### SHORT PROBLEM
Pull out every line of the rows below that contains the word "washers", matching its capitalization exactly.

### THE DATA
- - -
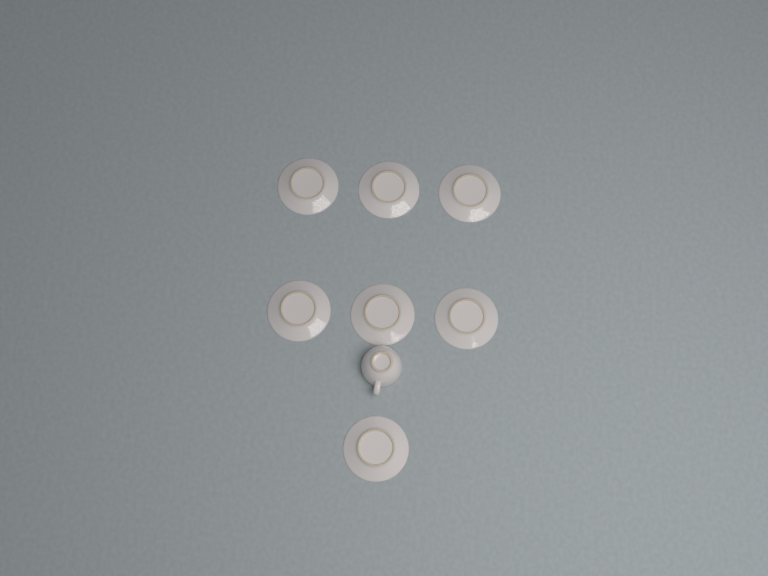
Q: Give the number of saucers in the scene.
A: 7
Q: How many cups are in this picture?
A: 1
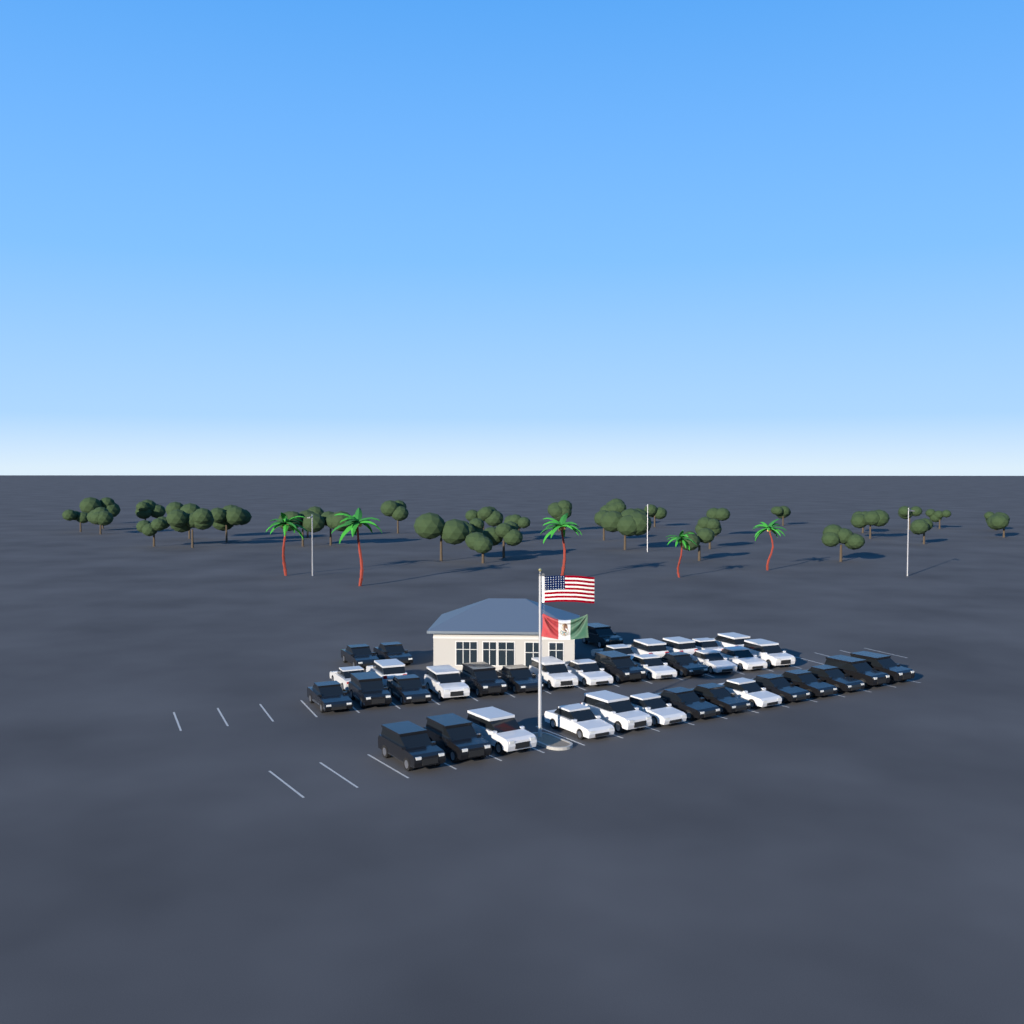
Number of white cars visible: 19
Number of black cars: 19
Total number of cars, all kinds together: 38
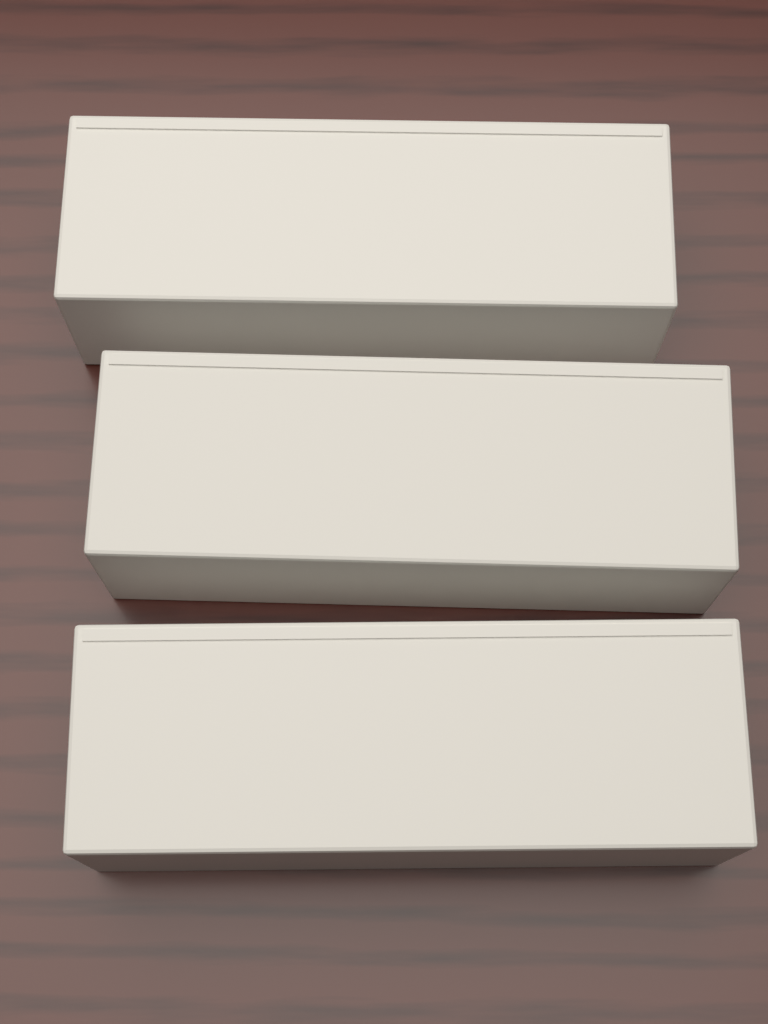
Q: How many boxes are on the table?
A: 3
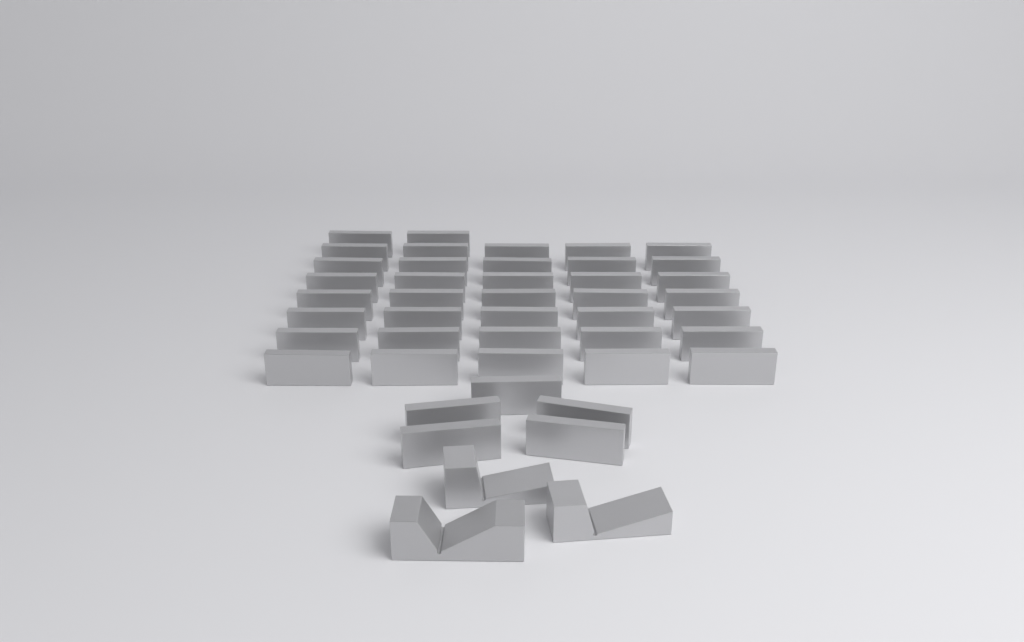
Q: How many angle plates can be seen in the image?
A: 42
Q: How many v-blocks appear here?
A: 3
- - -
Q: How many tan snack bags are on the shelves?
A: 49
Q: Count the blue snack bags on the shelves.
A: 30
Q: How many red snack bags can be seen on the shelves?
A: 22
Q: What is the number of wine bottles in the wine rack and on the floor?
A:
- - -
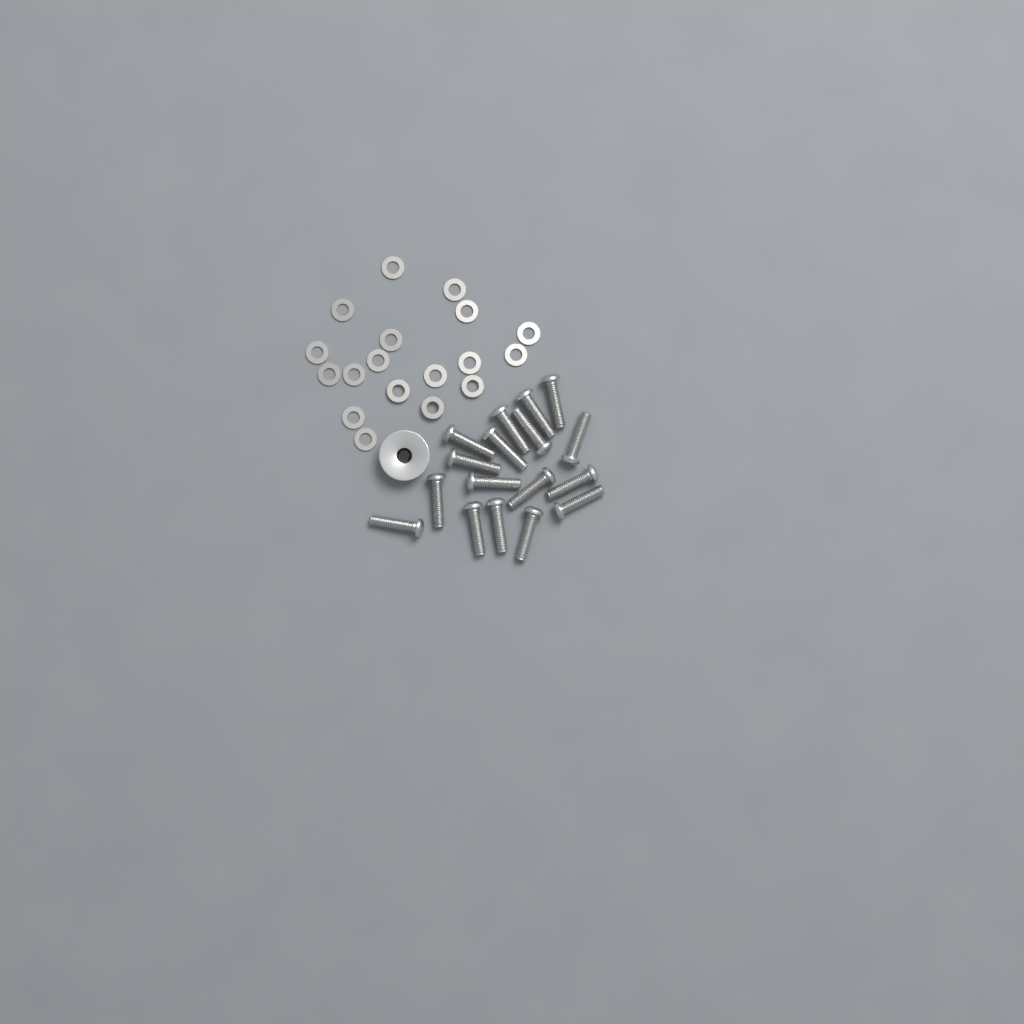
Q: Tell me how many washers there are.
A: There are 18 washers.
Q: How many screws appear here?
- - -
### TASK SOLUTION
Q: Tell me how many washers there are.
A: There are 18 washers.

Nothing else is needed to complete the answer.